Tectonic stress in Japan's Nankai subduction zone is less than expected

Deepest scientific ocean drilling sheds light on Japan's next great earthquake

Scientists who drilled deeper into an undersea earthquake fault than ever before have found that the tectonic stress in Japan's Nankai subduction zone is less than expected, according to researchers at The University of Texas at Austin and the University of Washington.

The U.S. National Science Foundation-supported findings, published in the journal Geology, are a puzzle because the fault produces a great earthquake almost every century and was thought to be building for another big one.

Kevin Johnson, a program director in NSF's Division of Ocean Sciences, said:

"Scientific ocean drilling has shown that the risk of magnitude 9 earthquakes at Nankai and other subduction zones is much greater than previously modeled and demonstrates in this study that distribution of subduction zone stress remains poorly understood. Only by direct observation through scientific ocean drilling can be subduction zone stress be directly determined."

Demian Saffer, director of the University of Texas Institute for Geophysics, who co-led the scientific mission that drilled the fault, said:
"This is the heart of the subduction zone, right above where the fault is locked, where the expectation was that the system should be storing energy between earthquakes.

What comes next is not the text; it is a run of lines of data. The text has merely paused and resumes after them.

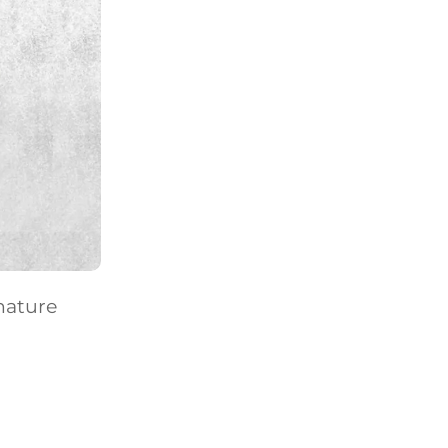
nature
E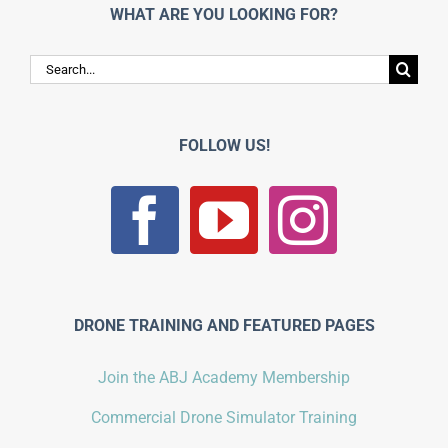
WHAT ARE YOU LOOKING FOR?
Search
for:
FOLLOW US!
DRONE TRAINING AND FEATURED PAGES
Join the ABJ Academy Membership
Commercial Drone Simulator Training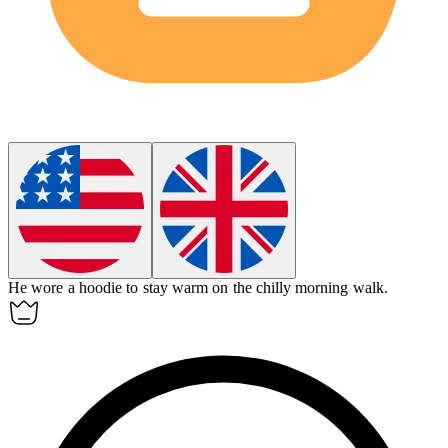
He wore a
hoodie
to stay warm on the chilly morning walk.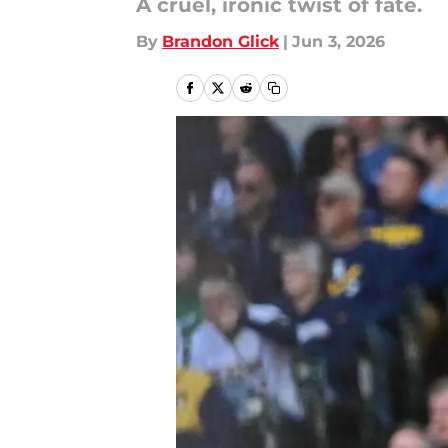
A cruel, ironic twist of fate.
By
Brandon Glick
|
Jun 3, 2026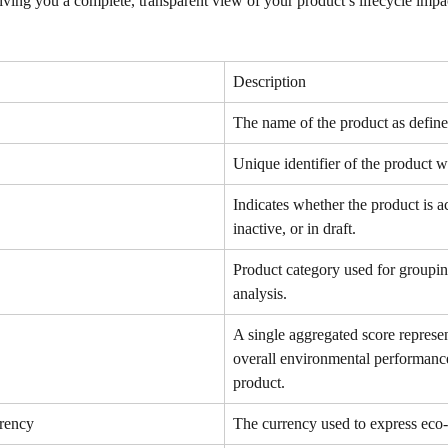
ving you a complete, transparent view of your product’s lifecycle impa
Description
The name of the product as defined
Unique identifier of the product wi
Indicates whether the product is ac
inactive, or in draft.
Product category used for groupin
analysis.
A single aggregated score represen
overall environmental performance
product.
rency
The currency used to express eco-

It changes the way we're thinking about stress in these systems."

Although the Nankai fault has been stuck for decades, the study shows that it is not yet showing major signs of pent-up tectonic stress. According to Saffer, that doesn't alter the long-term outlook for the fault, which last ruptured in 1946 — when it caused a tsunami that killed thousands — and is expected to do so again during the next 50 years.

Instead, the findings will help scientists home in on the link between tectonic forces and the earthquake cycle and potentially lead to better earthquake forecasts, both at Nankai and other megathrust faults such as Cascadia in the Pacific Northwest.

Harold Tobin, a researcher at the University of Washington, who is the first author of the paper, said:

"Right now, we have no way of knowing if the big one for Cascadia — a magnitude 9 scale earthquake and tsunami — will happen this afternoon or 200 years from now. But with more direct observations like this, we can start to recognize when something anomalous is occurring and that the risk of an earthquake is heightened in a way that could help people prepare."